Tâche demandée 1: Citez toutes les personnes que le jugement du tribunal administratif désigne par leur nom.
Tâche demandée 2: D'après le jugement du tribunal administratif, que recouvre l'expression « la Convention de Genève » ? Répondez en une à trois phrases.
Tâche demandée 3: Rédigez la suite du jugement du tribunal administratif, à partir de sa dernière phrase.

Texte du document:
■ ■ ■ ■ ■

Luxembourg | Luxembourg, Tribunal administratif, 28 juin 2004, 17630


Tribunal administratif N° 17630 du rôle du Grand-Duché de Luxembourg Inscrit le 20 février 2004 Audience publique du 28 juin 2004 Recours formé par Monsieur …, … contre deux décisions du ministre de la Justice en matière de statut de réfugié

JUGEMENT

Vu la requête inscrite sous le numéro 17630 du rôle et déposée au greffe du tribunal administratif le 20 février 2004 par Maître Marie-Laure VAN KAUVENBERGH, avocat à la Cour, inscrit au tableau de l’Ordre des avocats à Luxembourg, au nom de Monsieur …, né le … (Turquie), de nationalité turque, demeurant

actuellement à L-… , tendant à la réformation, sinon à l’annulation d’une décision du mi...

Tribunal administratif N° 17630 du rôle du Grand-Duché de Luxembourg Inscrit le 20 février 2004 Audience publique du 28 juin 2004 Recours formé par Monsieur …, … contre deux décisions du ministre de la Justice en matière de statut de réfugié

JUGEMENT

Vu la requête inscrite sous le numéro 17630 du rôle et déposée au greffe du tribunal administratif le 20 février 2004 par Maître Marie-Laure VAN KAUVENBERGH, avocat à la Cour, inscrit au tableau de l’Ordre des avocats à Luxembourg, au nom de Monsieur …, né le … (Turquie), de nationalité turque, demeurant actuellement à L-… , tendant à la réformation, sinon à l’annulation d’une décision du ministre de la Justice du 17 novembre 2003 portant rejet de sa demande en reconnaissance du statut de réfugié comme n’étant pas fondée, ainsi que d’une décision confirmative du même ministre du 20 janvier 2004 prise sur recours gracieux ;

Vu le mémoire en réponse du délégué du Gouvernement déposé au greffe du tribunal administratif le 27 avril 2004 ;

Vu les pièces versées en cause et notamment les décisions critiquées ;

Entendu le juge-rapporteur en son rapport, ainsi que Maître Karin SPITZ, en remplacement de Maître Marie-Laure VAN KAUVENBERGH et Monsieur le délégué du Gouvernement Jean-Paul REITER en leurs plaidoiries respectives à l’audience publique du 14 juin 2004.

Monsieur … introduisit en date du 22 juillet 2003 une demande en reconnaissance du statut de réfugié politique au sens de la Convention de Genève du 28 juillet 1951 relative au statut des réfugiés, approuvée par une loi du 20 mai 1953, et du Protocole relatif au statut des réfugiés, fait à New-York, le 31 janvier 1967, approuvé par règlement grand-ducal du 6 janvier 1971, l’ensemble de ces dispositions étant ci-après dénommé « la Convention de Genève ».

■ ■ ■ ■ ■

Lignes fournies:

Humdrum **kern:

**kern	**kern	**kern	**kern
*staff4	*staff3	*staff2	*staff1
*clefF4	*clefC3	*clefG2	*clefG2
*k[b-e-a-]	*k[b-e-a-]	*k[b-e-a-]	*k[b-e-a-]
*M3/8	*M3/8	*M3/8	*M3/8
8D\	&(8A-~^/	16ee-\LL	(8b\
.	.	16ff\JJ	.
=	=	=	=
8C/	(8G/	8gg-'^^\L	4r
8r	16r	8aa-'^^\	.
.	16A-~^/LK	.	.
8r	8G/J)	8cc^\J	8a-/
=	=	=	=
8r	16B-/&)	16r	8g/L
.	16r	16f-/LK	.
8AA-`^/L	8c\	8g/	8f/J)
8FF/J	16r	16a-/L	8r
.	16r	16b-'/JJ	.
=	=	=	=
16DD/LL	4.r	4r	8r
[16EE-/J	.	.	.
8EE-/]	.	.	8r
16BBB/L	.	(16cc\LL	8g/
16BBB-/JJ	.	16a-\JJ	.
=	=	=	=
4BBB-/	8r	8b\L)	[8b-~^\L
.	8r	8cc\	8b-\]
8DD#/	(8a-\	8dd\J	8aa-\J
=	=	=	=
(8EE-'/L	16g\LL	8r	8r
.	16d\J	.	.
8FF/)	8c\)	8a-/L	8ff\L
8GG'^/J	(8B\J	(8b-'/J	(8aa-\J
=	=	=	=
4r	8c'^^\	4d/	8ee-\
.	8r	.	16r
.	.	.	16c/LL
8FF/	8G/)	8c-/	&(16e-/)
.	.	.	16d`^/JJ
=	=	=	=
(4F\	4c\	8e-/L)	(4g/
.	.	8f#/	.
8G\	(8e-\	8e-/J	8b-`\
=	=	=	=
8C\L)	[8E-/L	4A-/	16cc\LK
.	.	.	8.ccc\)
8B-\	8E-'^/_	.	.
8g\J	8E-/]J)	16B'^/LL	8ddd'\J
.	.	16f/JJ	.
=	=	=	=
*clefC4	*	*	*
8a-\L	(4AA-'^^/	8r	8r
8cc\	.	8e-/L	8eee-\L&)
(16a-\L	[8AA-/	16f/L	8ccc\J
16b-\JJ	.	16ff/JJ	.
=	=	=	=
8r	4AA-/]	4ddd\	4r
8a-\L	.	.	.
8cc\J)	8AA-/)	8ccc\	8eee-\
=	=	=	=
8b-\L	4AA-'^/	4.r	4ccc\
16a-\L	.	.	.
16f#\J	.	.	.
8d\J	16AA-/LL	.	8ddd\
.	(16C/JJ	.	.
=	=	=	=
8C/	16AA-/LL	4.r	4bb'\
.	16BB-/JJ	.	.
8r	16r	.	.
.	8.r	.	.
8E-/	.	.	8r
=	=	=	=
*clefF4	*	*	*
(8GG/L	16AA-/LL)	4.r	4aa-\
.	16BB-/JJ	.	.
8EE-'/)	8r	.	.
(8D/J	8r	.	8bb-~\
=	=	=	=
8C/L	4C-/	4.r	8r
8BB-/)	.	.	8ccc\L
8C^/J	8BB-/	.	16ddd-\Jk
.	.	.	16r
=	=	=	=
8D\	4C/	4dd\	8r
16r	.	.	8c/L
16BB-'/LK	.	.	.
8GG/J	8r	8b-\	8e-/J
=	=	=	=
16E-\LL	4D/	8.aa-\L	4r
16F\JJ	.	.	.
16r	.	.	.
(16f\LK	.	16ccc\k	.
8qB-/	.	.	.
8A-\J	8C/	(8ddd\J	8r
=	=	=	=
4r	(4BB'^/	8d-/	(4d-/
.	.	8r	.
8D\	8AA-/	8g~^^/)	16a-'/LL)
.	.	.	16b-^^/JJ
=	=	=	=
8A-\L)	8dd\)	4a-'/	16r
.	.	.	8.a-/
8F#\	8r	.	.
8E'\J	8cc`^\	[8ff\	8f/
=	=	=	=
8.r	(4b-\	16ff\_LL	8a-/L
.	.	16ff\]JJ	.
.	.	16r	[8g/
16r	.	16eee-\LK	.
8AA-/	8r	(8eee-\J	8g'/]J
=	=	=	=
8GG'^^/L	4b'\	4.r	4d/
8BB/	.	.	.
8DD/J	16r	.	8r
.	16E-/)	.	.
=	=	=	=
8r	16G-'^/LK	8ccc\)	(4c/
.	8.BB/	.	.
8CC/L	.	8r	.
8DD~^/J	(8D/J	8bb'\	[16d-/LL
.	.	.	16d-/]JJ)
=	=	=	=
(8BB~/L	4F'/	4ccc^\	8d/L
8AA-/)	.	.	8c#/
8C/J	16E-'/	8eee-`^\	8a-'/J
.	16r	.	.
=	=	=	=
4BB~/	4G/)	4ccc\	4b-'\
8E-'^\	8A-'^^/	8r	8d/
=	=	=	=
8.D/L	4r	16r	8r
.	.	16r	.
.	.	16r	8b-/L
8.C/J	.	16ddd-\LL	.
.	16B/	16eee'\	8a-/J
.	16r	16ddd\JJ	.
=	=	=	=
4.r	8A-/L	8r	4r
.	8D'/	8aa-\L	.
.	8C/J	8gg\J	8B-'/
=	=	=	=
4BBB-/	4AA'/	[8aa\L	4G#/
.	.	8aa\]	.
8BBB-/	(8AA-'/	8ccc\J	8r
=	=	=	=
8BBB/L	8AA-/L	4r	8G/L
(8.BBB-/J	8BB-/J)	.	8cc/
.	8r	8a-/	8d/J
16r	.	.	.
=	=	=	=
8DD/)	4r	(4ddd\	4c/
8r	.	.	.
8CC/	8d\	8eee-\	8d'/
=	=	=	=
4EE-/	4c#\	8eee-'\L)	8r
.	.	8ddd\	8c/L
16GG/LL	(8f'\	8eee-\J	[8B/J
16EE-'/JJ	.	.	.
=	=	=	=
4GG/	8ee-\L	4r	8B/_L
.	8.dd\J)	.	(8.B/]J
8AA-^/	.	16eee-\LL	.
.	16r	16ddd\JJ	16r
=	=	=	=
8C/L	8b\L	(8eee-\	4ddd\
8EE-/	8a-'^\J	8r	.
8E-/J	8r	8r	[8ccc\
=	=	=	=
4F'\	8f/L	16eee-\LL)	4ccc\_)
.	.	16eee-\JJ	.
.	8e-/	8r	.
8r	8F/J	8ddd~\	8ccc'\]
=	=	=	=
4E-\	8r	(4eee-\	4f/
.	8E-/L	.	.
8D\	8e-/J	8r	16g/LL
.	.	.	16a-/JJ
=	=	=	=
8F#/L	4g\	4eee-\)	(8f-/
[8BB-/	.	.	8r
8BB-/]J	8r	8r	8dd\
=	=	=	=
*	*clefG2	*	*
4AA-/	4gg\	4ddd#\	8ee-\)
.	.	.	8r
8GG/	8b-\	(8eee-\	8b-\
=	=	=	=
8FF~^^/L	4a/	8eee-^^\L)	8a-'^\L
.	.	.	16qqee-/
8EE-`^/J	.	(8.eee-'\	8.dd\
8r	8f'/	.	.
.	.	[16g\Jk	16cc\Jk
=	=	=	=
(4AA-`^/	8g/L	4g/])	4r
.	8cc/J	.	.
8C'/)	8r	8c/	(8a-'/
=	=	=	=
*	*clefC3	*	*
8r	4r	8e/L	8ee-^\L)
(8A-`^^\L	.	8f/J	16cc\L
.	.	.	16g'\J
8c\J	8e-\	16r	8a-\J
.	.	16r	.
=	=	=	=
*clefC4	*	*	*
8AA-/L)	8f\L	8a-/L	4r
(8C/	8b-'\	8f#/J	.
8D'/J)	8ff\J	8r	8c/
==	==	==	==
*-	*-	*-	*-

■ ■ ■ ■ ■

Résultat final 1:
- Maître Marie-Laure VAN KAUVENBERGH
- Maître Karin SPITZ
- Jean-Paul REITER

Résultat final 2: L'expression désigne l'ensemble formé par la Convention de Genève du 28 juillet 1951 relative au statut des réfugiés, approuvée par une loi du 20 mai 1953, et par le Protocole relatif au statut des réfugiés, fait à New-York le 31 janvier 1967 et approuvé par règlement grand-ducal du 6 janvier 1971.

Résultat final 3:
Il fut entendu le même jour par un agent du service de police judiciaire, section police des étrangers et des jeux de la police grand-ducale sur l’itinéraire suivi pour venir au Luxembourg et sur son identité.

Il fut entendu le 18 septembre 2003 par un agent du ministère de la Justice sur les motifs à la base de sa demande d’asile.

Le ministre de la Justice informa Monsieur … par décision du 17 novembre 2003, lui envoyée par courrier recommandé le 3 décembre 2003, de ce que sa demande avait été refusée comme non fondée au motif qu’il n’invoquerait aucune crainte justifiée de persécution en raison de son opinion politique, de sa race, de sa religion, de sa nationalité ou de son appartenance à un certain groupe social.

Le 17 décembre 2003, Monsieur … fit introduire un recours gracieux à l’encontre de cette décision. Par décision du 20 janvier 2004, envoyée par courrier recommandé le même jour, le ministre de la Justice confirma sa décision du 2 septembre 2003.

Le 20 février 2004, Monsieur … a fait déposer au greffe du tribunal administratif un recours en réformation sinon en annulation contre la décision ministérielle de refus du 17 novembre 2004 et contre celle confirmative du 20 janvier 2004.

L’article 12 de la loi modifiée du 3 avril 1996 portant création 1. d’une procédure relative à l’examen d’une demande d’asile, 2. d’un régime de protection temporaire prévoit un recours en réformation en matière de demandes d’asile déclarées non fondées, de sorte que le tribunal est compétent pour l’analyser. Le recours en réformation ayant par ailleurs été introduit dans les formes et délai de la loi, il est recevable. Le recours en annulation introduit en ordre subsidiaire est par conséquent irrecevable.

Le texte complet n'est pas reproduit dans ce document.